Notizie Notizie Mondo Accordo AMD-Meta da miliardi, si riapre la partita contro Nvidia

Accordo AMD-Meta da miliardi, si riapre la partita contro Nvidia

24 Febbraio 2026 16:46

La corsa globale all’intelligenza artificiale entra in una nuova fase e riaccende il confronto tra i grandi protagonisti dei semiconduttori. L’accordo con Meta Platforms rappresenta per Advanced Micro Devices un tassello strategico nel tentativo di rafforzare il proprio posizionamento nei chip per l’AI, un segmento oggi dominato da Nvidia Corp.

Secondo quanto dichiarato dall’amministratrice delegata di AMD, Lisa Su, la società fornirà a Meta chip e sistemi per l’esecuzione di modelli di intelligenza artificiale per un valore stimato in “decine di miliardi di dollari” per ogni gigawatt di capacità installata. L’operazione, in partenza nella seconda metà del 2026, prevede la realizzazione di infrastrutture per data center pari a 6 gigawatt basate su processori AMD, consolidando il ruolo del gruppo nella competizione per la capacità di calcolo su larga scala.

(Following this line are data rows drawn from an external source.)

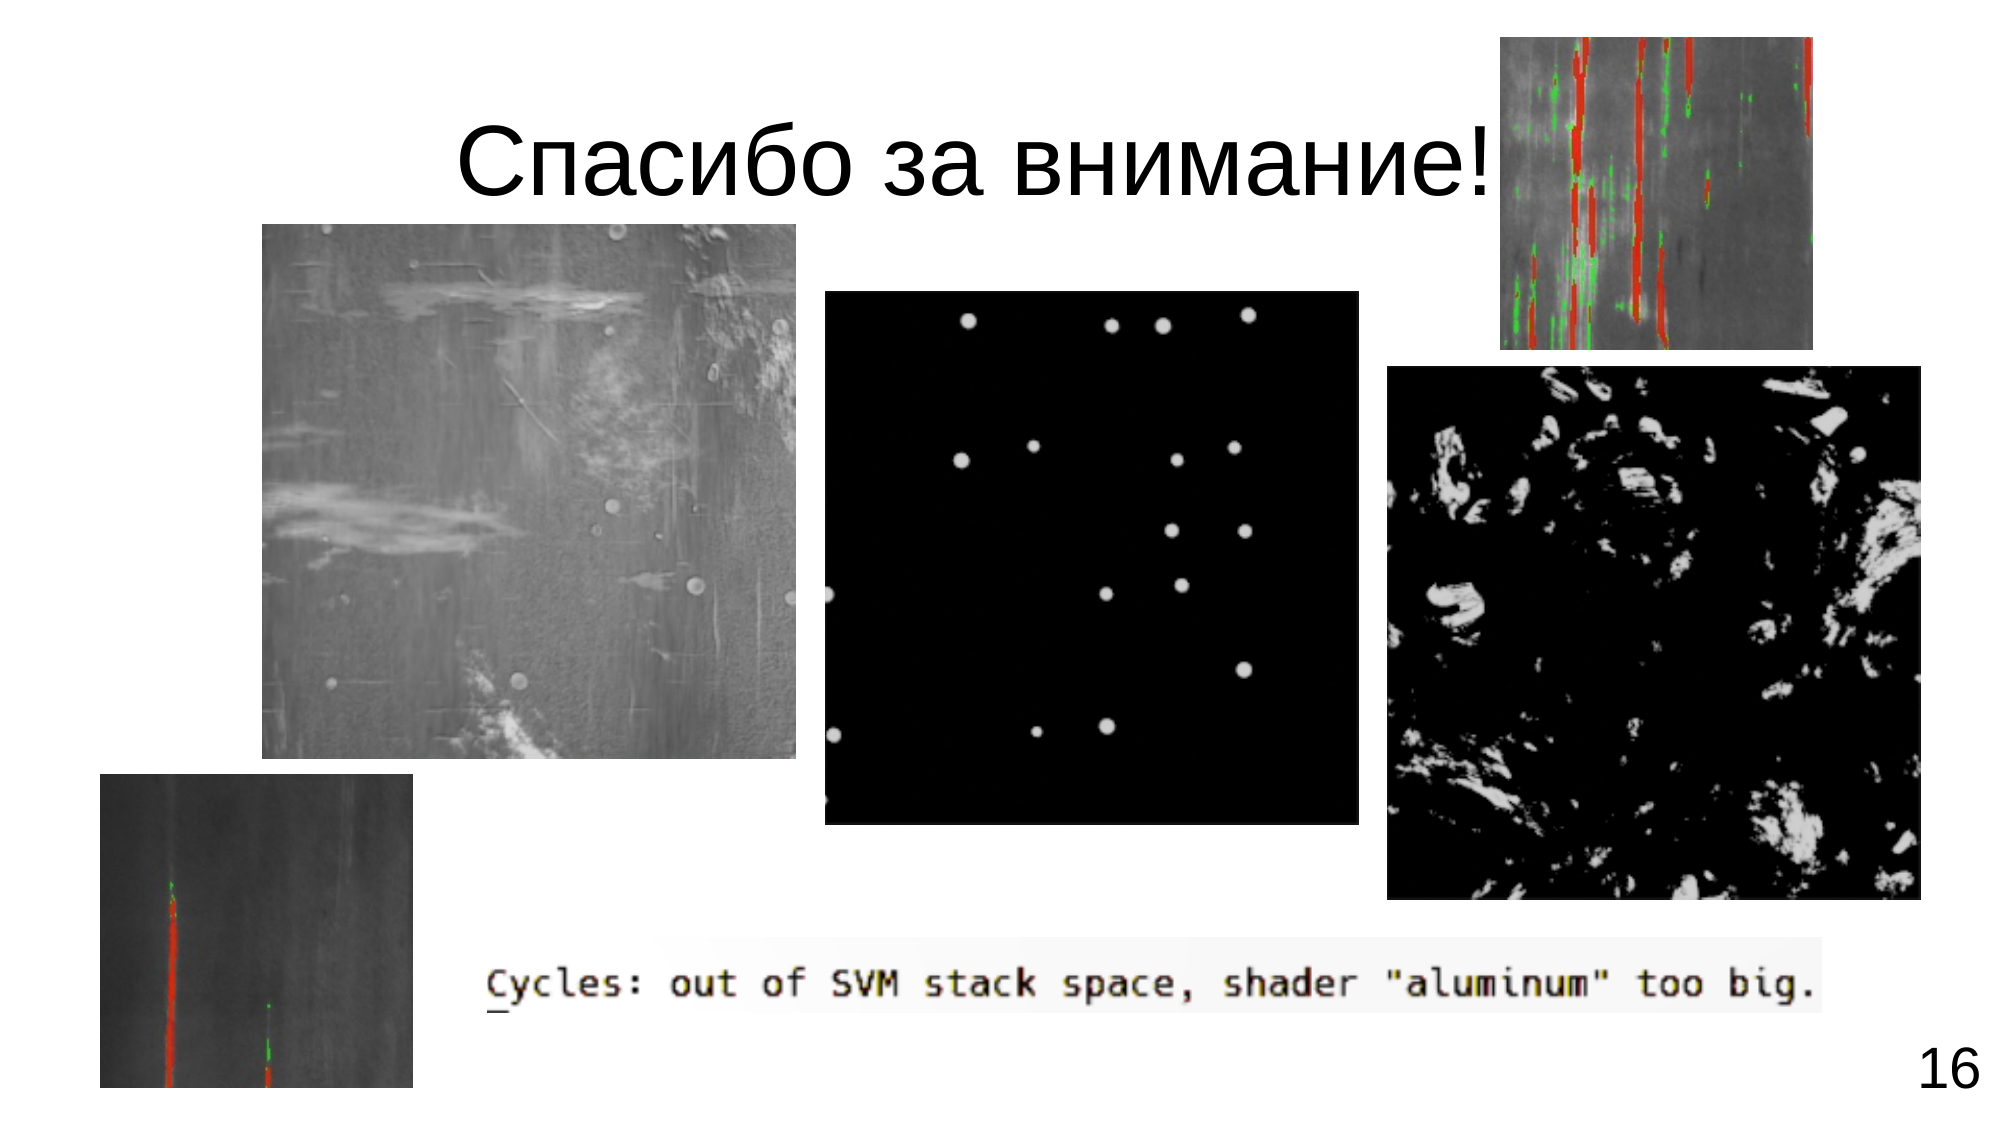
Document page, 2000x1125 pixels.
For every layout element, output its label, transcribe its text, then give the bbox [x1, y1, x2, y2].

title Спасибо за внимание! [225, 75, 1500, 225]
picture [1387, 366, 1921, 901]
picture [100, 774, 413, 1088]
title 16 [1912, 1012, 1988, 1125]
picture [487, 937, 1822, 1013]
picture [1500, 37, 1813, 350]
picture [825, 291, 1359, 826]
picture [262, 224, 796, 759]
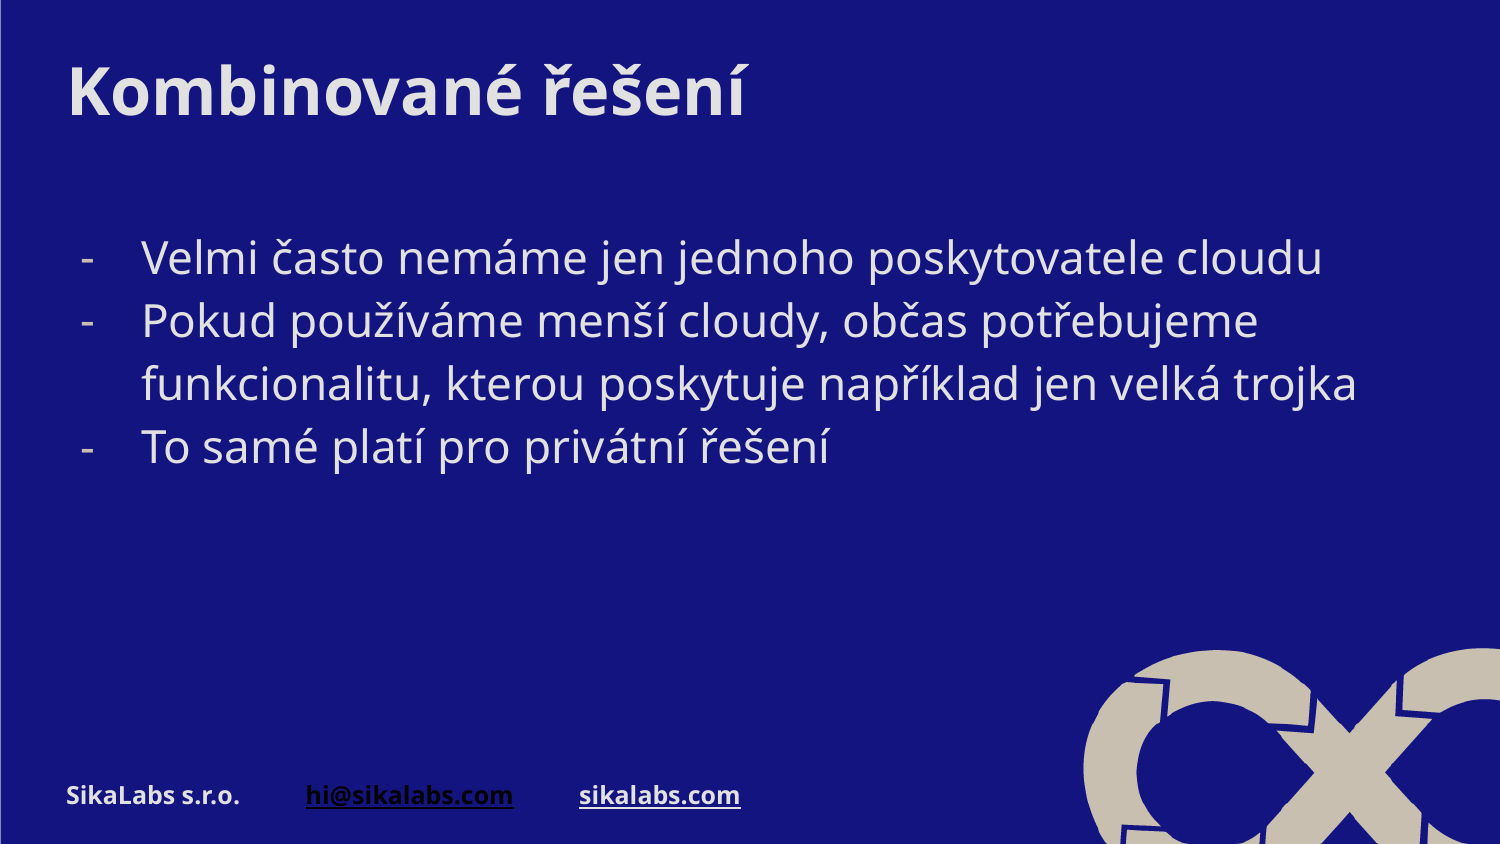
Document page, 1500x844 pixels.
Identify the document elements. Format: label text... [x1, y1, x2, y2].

list Velmi často nemáme jen jednoho poskytovatele cloudu Pokud používáme menší cloudy, občas potřebujeme funkcionalitu, kterou poskytuje například jen velká trojka To samé platí pro privátní řešení [51, 205, 1437, 688]
title Kombinované řešení [51, 33, 1449, 128]
picture [0, 0, 1500, 844]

Le implicazioni strategiche dell’intesa

Nel quadro dell’accordo, Meta Platforms otterrà warrant per l’acquisto, in più tranche, di 160 milioni di azioni di Advanced Micro Devices, come comunicato dalle due società. I diritti potranno essere esercitati al raggiungimento di specifici target legati allo sviluppo operativo del progetto e all’andamento del titolo AMD. Un meccanismo che, se pienamente attivato, potrebbe portare Meta a figurare tra i principali azionisti del gruppo dei semiconduttori, rafforzando ulteriormente il legame industriale tra le parti.

L’operazione si inserisce nel più ampio piano di investimenti varato da Meta, proprietaria di Facebook e Instagram. Il CEO Mark Zuckerberg ha infatti indicato l’intelligenza artificiale come asse strategico prioritario, annunciando l’intenzione di destinare centinaia di miliardi di dollari per accelerare in modo deciso l’espansione della capacità di calcolo e consolidare il posizionamento competitivo del gruppo nella nuova fase della rivoluzione AI.

Grazie alla notizia, le azioni AMD hanno registrato un rialzo fino al 15% nelle contrattazioni pre-mercato a New York, mentre il titolo Meta guadagnava lo 0,6%.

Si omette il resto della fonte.